> **About this exercise**: Make an exact copy of the records below, excluding images.

Collected data entries:
=====

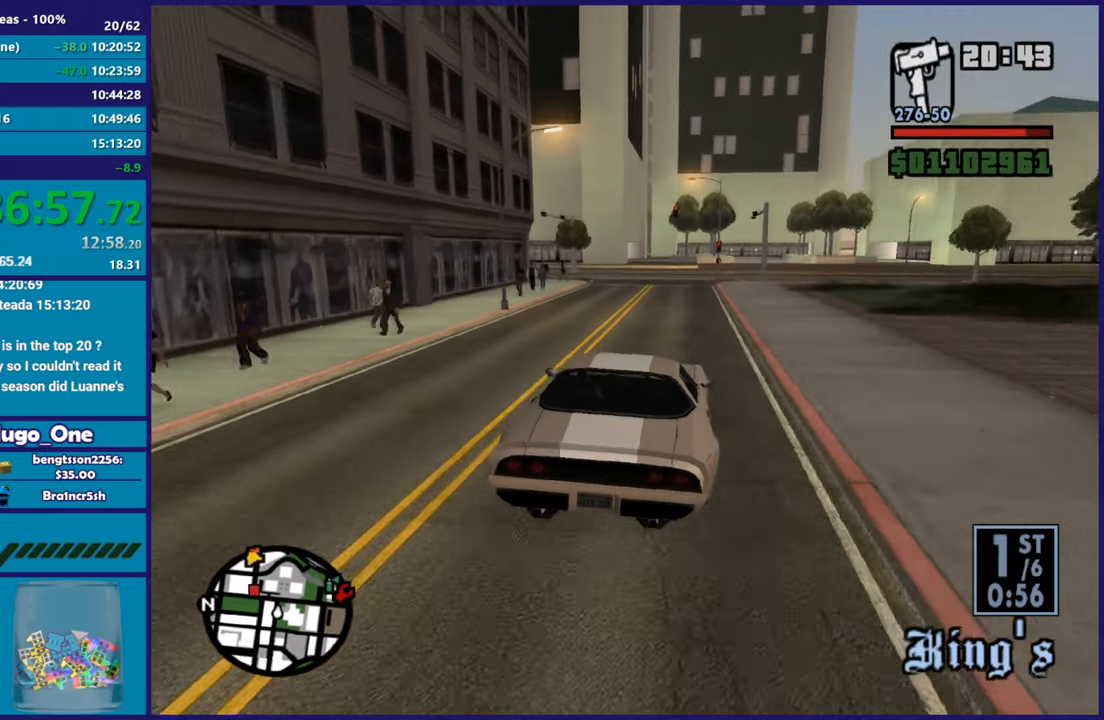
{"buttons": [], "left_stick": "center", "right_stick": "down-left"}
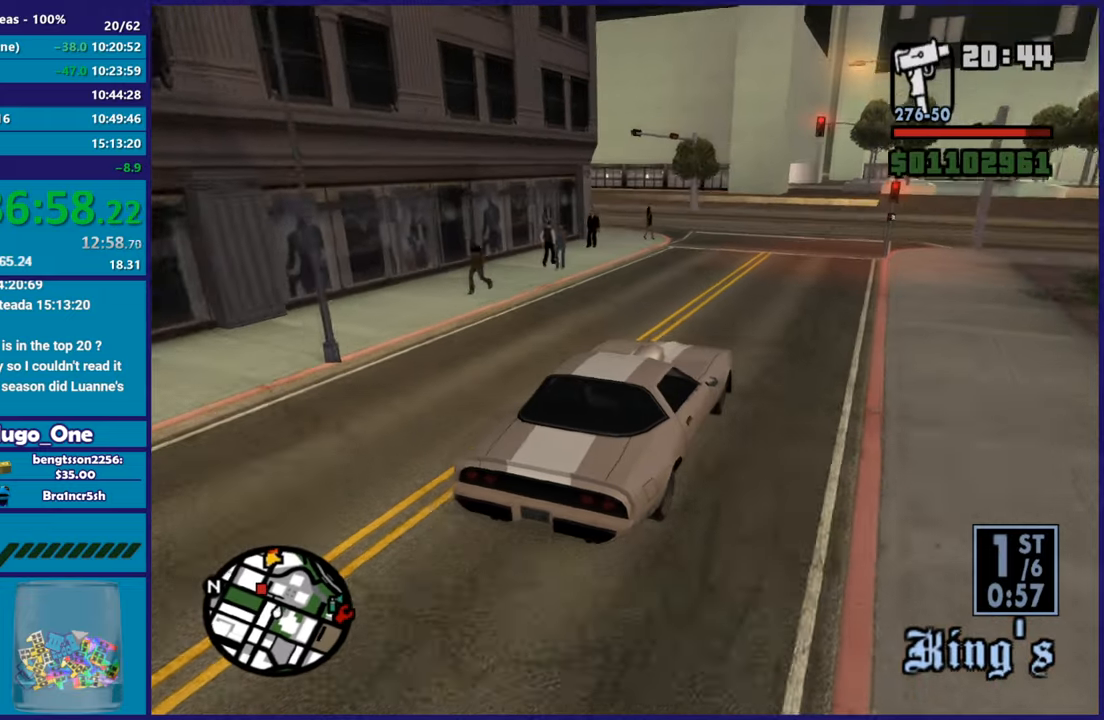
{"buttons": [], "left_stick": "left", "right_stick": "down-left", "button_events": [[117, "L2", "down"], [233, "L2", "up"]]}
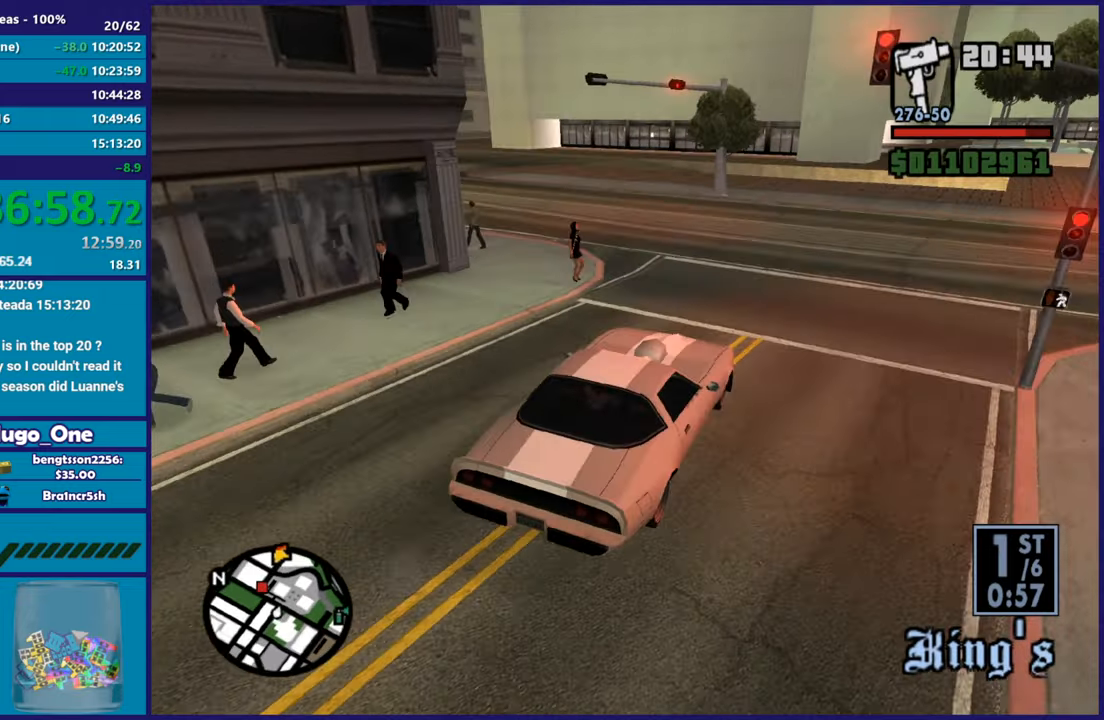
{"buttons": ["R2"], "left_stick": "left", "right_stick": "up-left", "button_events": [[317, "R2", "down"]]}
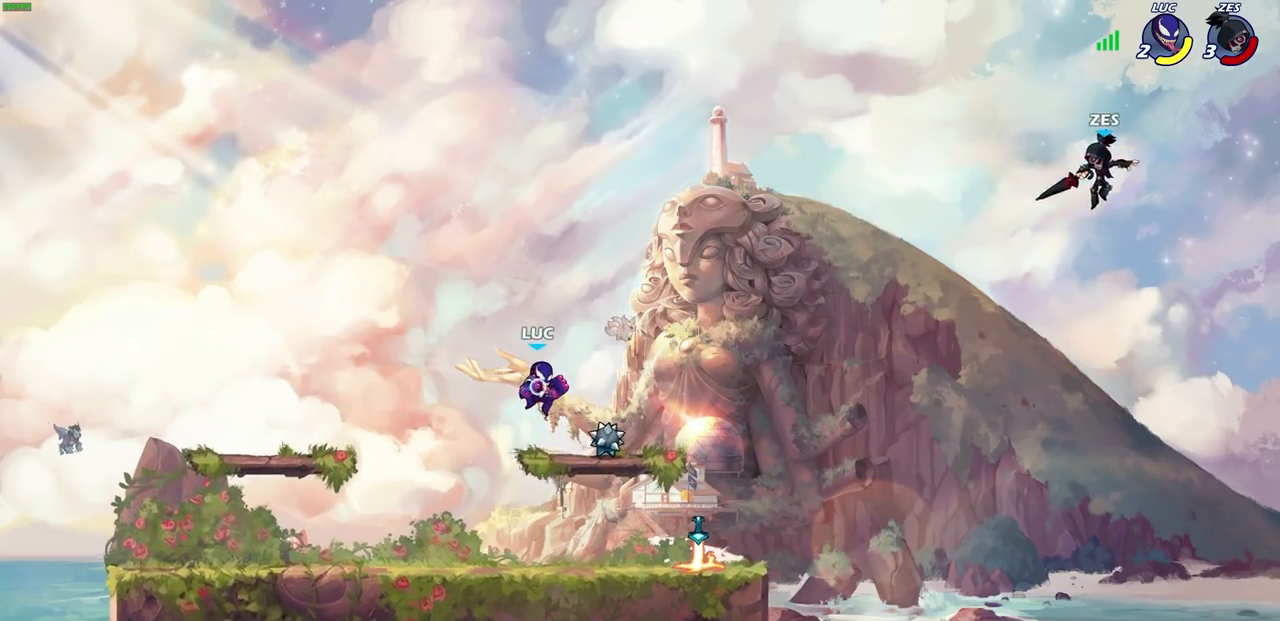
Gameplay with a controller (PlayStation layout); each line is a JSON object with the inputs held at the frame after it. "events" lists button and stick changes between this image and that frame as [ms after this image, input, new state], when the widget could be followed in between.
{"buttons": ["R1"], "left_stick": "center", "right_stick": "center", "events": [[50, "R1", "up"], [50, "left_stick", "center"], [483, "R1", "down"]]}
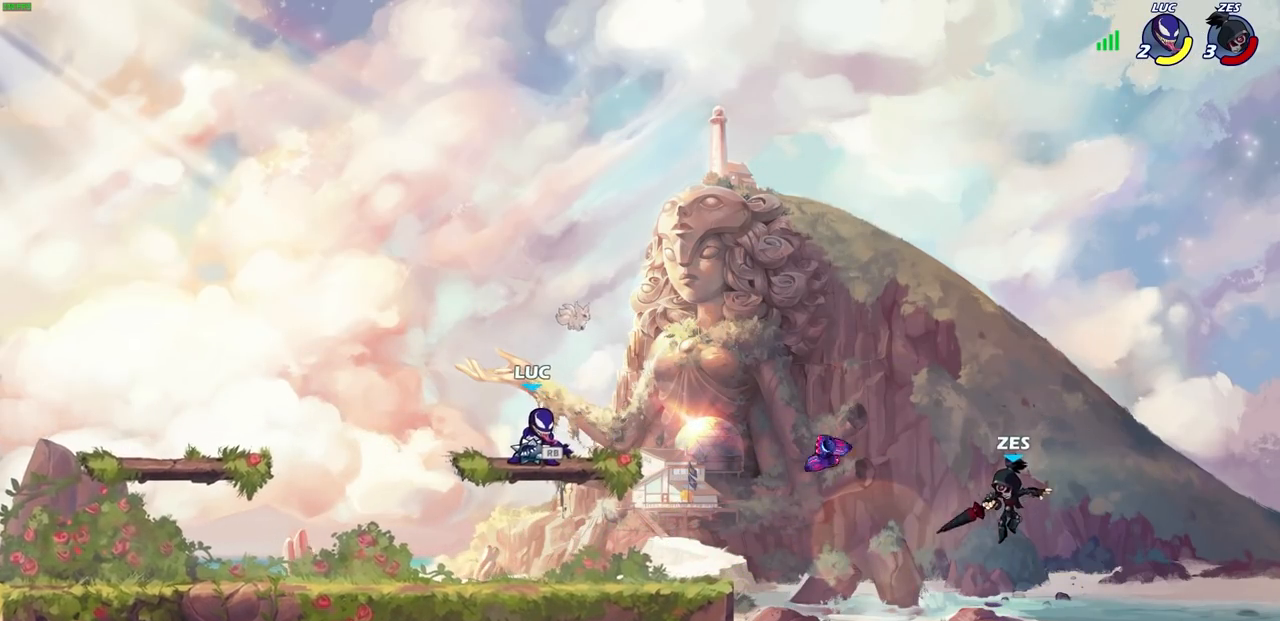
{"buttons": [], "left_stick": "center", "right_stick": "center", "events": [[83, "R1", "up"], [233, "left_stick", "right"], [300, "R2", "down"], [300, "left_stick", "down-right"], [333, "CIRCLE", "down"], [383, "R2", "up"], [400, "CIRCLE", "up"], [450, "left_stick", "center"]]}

=====

> **Completed exercise**:
{"buttons": [], "left_stick": "center", "right_stick": "down-left"}
{"buttons": [], "left_stick": "left", "right_stick": "down-left", "button_events": [[117, "L2", "down"], [233, "L2", "up"]]}
{"buttons": ["R2"], "left_stick": "left", "right_stick": "up-left", "button_events": [[317, "R2", "down"]]}
Gameplay with a controller (PlayStation layout); each line is a JSON object with the inputs held at the frame after it. "events" lists button and stick changes between this image and that frame as [ms after this image, input, new state], when the widget could be followed in between.
{"buttons": ["R1"], "left_stick": "center", "right_stick": "center", "events": [[50, "R1", "up"], [50, "left_stick", "center"], [483, "R1", "down"]]}
{"buttons": [], "left_stick": "center", "right_stick": "center", "events": [[83, "R1", "up"], [233, "left_stick", "right"], [300, "R2", "down"], [300, "left_stick", "down-right"], [333, "CIRCLE", "down"], [383, "R2", "up"], [400, "CIRCLE", "up"], [450, "left_stick", "center"]]}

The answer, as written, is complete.